A 520-million-year-old fossil resembling a flower is the great ancestor of modern-day comb jellies, jellyfish-like sea creatures that cast a rainbow-like effect as they propel their way through ocean waters.

(CN) – A 520-million-year-old fossil resembling a flower is the great ancestor of modern-day comb jellies, jellyfish-like sea creatures that cast a rainbow-like effect as they propel their way through ocean waters.

This is the holotype specimen of Daihua sanqiong. (Yang Zhao)

The fossil is made up of a cup-shaped organism with 18 tentacles of fine feather-like branches with rows of comb-like hairs surrounding a mouth.

The connection is made in a new study published Thursday in the science journal Current Biology, which analyzes a fossil found in China’s southern Yunnan province and bumps comb jellies to a new branch in the evolutionary tree of life.

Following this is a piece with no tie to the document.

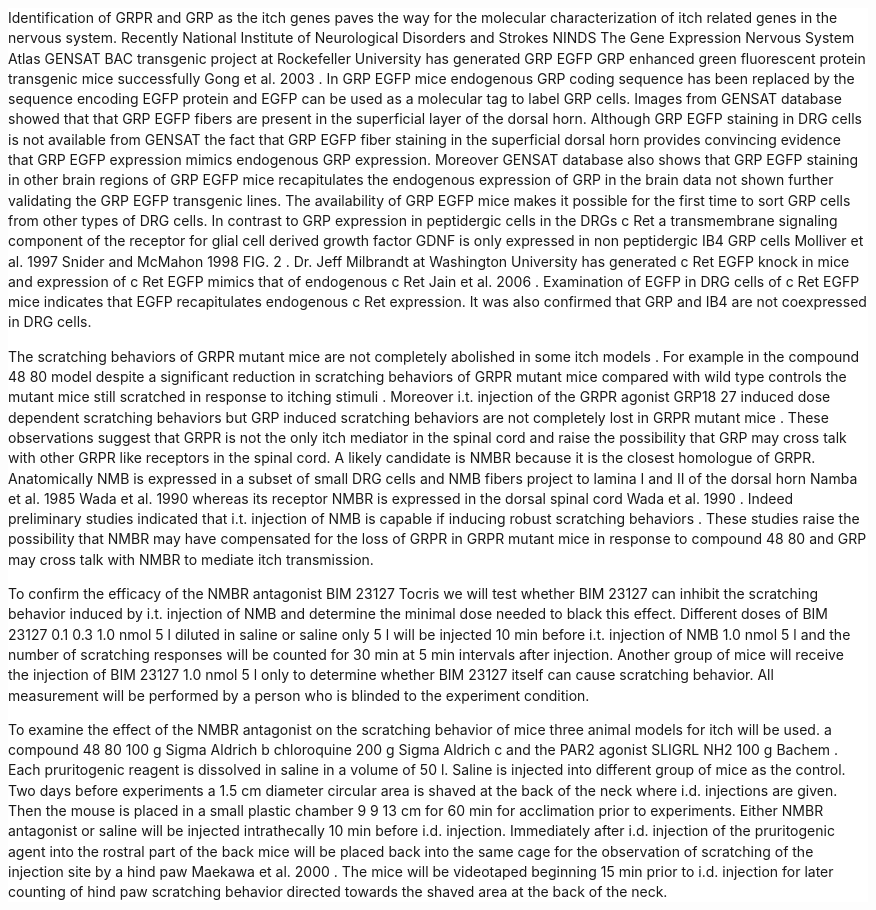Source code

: Identification of GRPR and GRP as the itch genes paves the way for the molecular characterization of itch related genes in the nervous system. Recently National Institute of Neurological Disorders and Strokes NINDS The Gene Expression Nervous System Atlas GENSAT BAC transgenic project at Rockefeller University has generated GRP EGFP GRP enhanced green fluorescent protein transgenic mice successfully Gong et al. 2003 . In GRP EGFP mice endogenous GRP coding sequence has been replaced by the sequence encoding EGFP protein and EGFP can be used as a molecular tag to label GRP cells. Images from GENSAT database showed that that GRP EGFP fibers are present in the superficial layer of the dorsal horn. Although GRP EGFP staining in DRG cells is not available from GENSAT the fact that GRP EGFP fiber staining in the superficial dorsal horn provides convincing evidence that GRP EGFP expression mimics endogenous GRP expression. Moreover GENSAT database also shows that GRP EGFP staining in other brain regions of GRP EGFP mice recapitulates the endogenous expression of GRP in the brain data not shown further validating the GRP EGFP transgenic lines. The availability of GRP EGFP mice makes it possible for the first time to sort GRP cells from other types of DRG cells. In contrast to GRP expression in peptidergic cells in the DRGs c Ret a transmembrane signaling component of the receptor for glial cell derived growth factor GDNF is only expressed in non peptidergic IB4 GRP cells Molliver et al. 1997 Snider and McMahon 1998 FIG. 2 . Dr. Jeff Milbrandt at Washington University has generated c Ret EGFP knock in mice and expression of c Ret EGFP mimics that of endogenous c Ret Jain et al. 2006 . Examination of EGFP in DRG cells of c Ret EGFP mice indicates that EGFP recapitulates endogenous c Ret expression. It was also confirmed that GRP and IB4 are not coexpressed in DRG cells.

The scratching behaviors of GRPR mutant mice are not completely abolished in some itch models . For example in the compound 48 80 model despite a significant reduction in scratching behaviors of GRPR mutant mice compared with wild type controls the mutant mice still scratched in response to itching stimuli . Moreover i.t. injection of the GRPR agonist GRP18 27 induced dose dependent scratching behaviors but GRP induced scratching behaviors are not completely lost in GRPR mutant mice . These observations suggest that GRPR is not the only itch mediator in the spinal cord and raise the possibility that GRP may cross talk with other GRPR like receptors in the spinal cord. A likely candidate is NMBR because it is the closest homologue of GRPR. Anatomically NMB is expressed in a subset of small DRG cells and NMB fibers project to lamina I and II of the dorsal horn Namba et al. 1985 Wada et al. 1990 whereas its receptor NMBR is expressed in the dorsal spinal cord Wada et al. 1990 . Indeed preliminary studies indicated that i.t. injection of NMB is capable if inducing robust scratching behaviors . These studies raise the possibility that NMBR may have compensated for the loss of GRPR in GRPR mutant mice in response to compound 48 80 and GRP may cross talk with NMBR to mediate itch transmission.

To confirm the efficacy of the NMBR antagonist BIM 23127 Tocris we will test whether BIM 23127 can inhibit the scratching behavior induced by i.t. injection of NMB and determine the minimal dose needed to black this effect. Different doses of BIM 23127 0.1 0.3 1.0 nmol 5 l diluted in saline or saline only 5 l will be injected 10 min before i.t. injection of NMB 1.0 nmol 5 l and the number of scratching responses will be counted for 30 min at 5 min intervals after injection. Another group of mice will receive the injection of BIM 23127 1.0 nmol 5 l only to determine whether BIM 23127 itself can cause scratching behavior. All measurement will be performed by a person who is blinded to the experiment condition.

To examine the effect of the NMBR antagonist on the scratching behavior of mice three animal models for itch will be used. a compound 48 80 100 g Sigma Aldrich b chloroquine 200 g Sigma Aldrich c and the PAR2 agonist SLIGRL NH2 100 g Bachem . Each pruritogenic reagent is dissolved in saline in a volume of 50 l. Saline is injected into different group of mice as the control. Two days before experiments a 1.5 cm diameter circular area is shaved at the back of the neck where i.d. injections are given. Then the mouse is placed in a small plastic chamber 9 9 13 cm for 60 min for acclimation prior to experiments. Either NMBR antagonist or saline will be injected intrathecally 10 min before i.d. injection. Immediately after i.d. injection of the pruritogenic agent into the rostral part of the back mice will be placed back into the same cage for the observation of scratching of the injection site by a hind paw Maekawa et al. 2000 . The mice will be videotaped beginning 15 min prior to i.d. injection for later counting of hind paw scratching behavior directed towards the shaved area at the back of the neck.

Modern comb jellies derive their name from a row of comb-like plates called cilia that covers their tentacles and allows them to move their egg-shaped bodies through water the same way bacteria swims. These carnivores may look like jellyfish, but are from an entirely different class of animals.

Researchers say their newfound understanding of the comb jellies through the lens of the fossil named Daihua casts a new light on two other fossils that were thought be to part of other groups of sea creatures. Those include a 508-million-year old fossil found in the Canadian Rockies and another in the Maotianshan Shales in the same province where the Daihua fossil was found.

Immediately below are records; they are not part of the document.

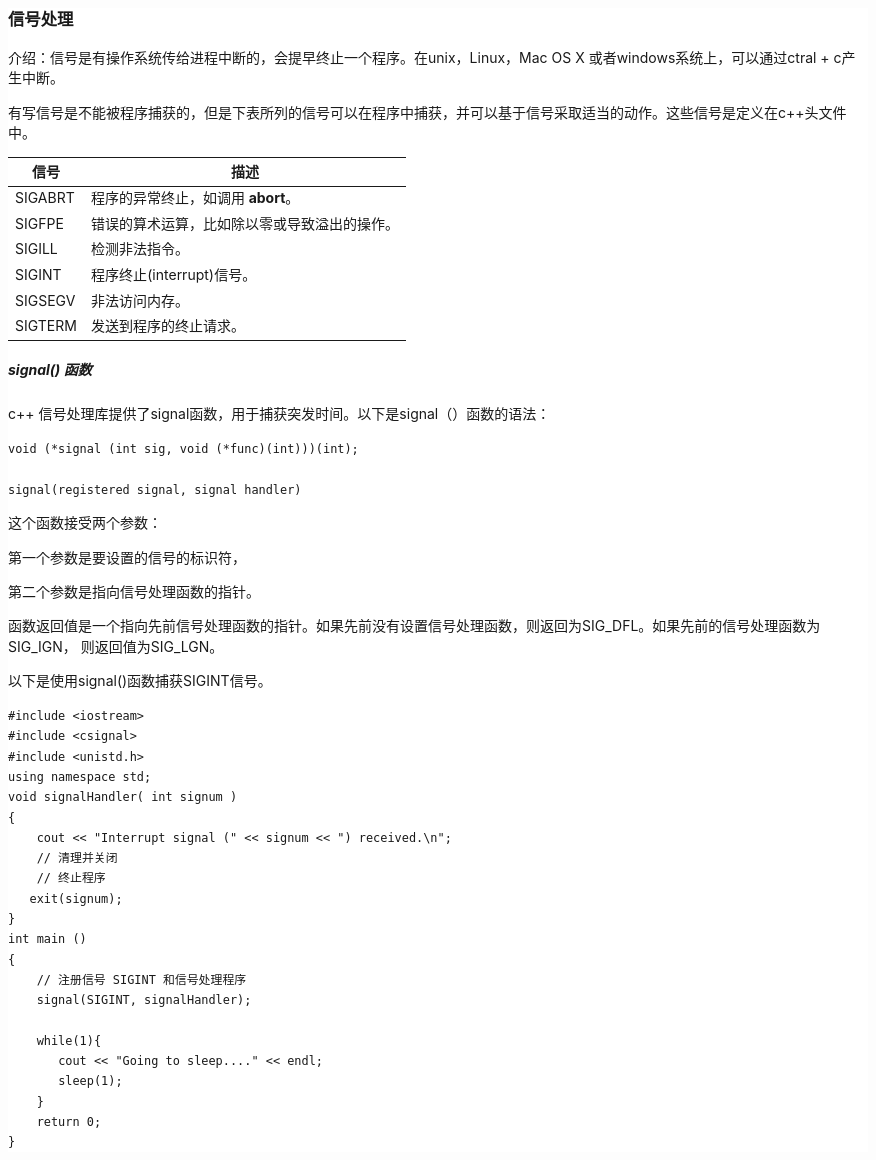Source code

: 
### 信号处理

介绍：信号是有操作系统传给进程中断的，会提早终止一个程序。在unix，Linux，Mac OS X 或者windows系统上，可以通过ctral + c产生中断。

有写信号是不能被程序捕获的，但是下表所列的信号可以在程序中捕获，并可以基于信号采取适当的动作。这些信号是定义在c++头文件 <csignal>中。

| 信号    | 描述                                         |
| ------- | -------------------------------------------- |
| SIGABRT | 程序的异常终止，如调用 **abort**。           |
| SIGFPE  | 错误的算术运算，比如除以零或导致溢出的操作。 |
| SIGILL  | 检测非法指令。                               |
| SIGINT  | 程序终止(interrupt)信号。                    |
| SIGSEGV | 非法访问内存。                               |
| SIGTERM | 发送到程序的终止请求。                       |

##### signal() 函数

c++ 信号处理库提供了signal函数，用于捕获突发时间。以下是signal（）函数的语法：

```
void (*signal (int sig, void (*func)(int)))(int); 

signal(registered signal, signal handler)
```

这个函数接受两个参数：

第一个参数是要设置的信号的标识符，

第二个参数是指向信号处理函数的指针。

函数返回值是一个指向先前信号处理函数的指针。如果先前没有设置信号处理函数，则返回为SIG_DFL。如果先前的信号处理函数为SIG_IGN， 则返回值为SIG_LGN。

以下是使用signal()函数捕获SIGINT信号。

```
#include <iostream>
#include <csignal>
#include <unistd.h>
using namespace std;
void signalHandler( int signum )
{
    cout << "Interrupt signal (" << signum << ") received.\n";
    // 清理并关闭
    // 终止程序  
   exit(signum);  
}
int main ()
{
    // 注册信号 SIGINT 和信号处理程序
    signal(SIGINT, signalHandler);  
 
    while(1){
       cout << "Going to sleep...." << endl;
       sleep(1);
    }
    return 0;
}
```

Several well-preserved fossils have been found in rice fields and farmlands in the tropical region of China over the last 30 years, according to the researchers from University of Bristol, Yunnan University in China and London's Natural History Museum.

The study posits comb jellies evolved from ancestors that had organic skeletons and lived on the ocean floor where they had polyp-like tentacles. Over time, their mouths expanded into balloon-like spheres, but their bodies shrunk down so that their tentacles emerged toward the back-end of the animal.

Jakob Vinther, molecular paleobiologist from the University of Bristol, described the discovery as a real breakthrough for the understanding of the comb jellies’ journey from the seafloor.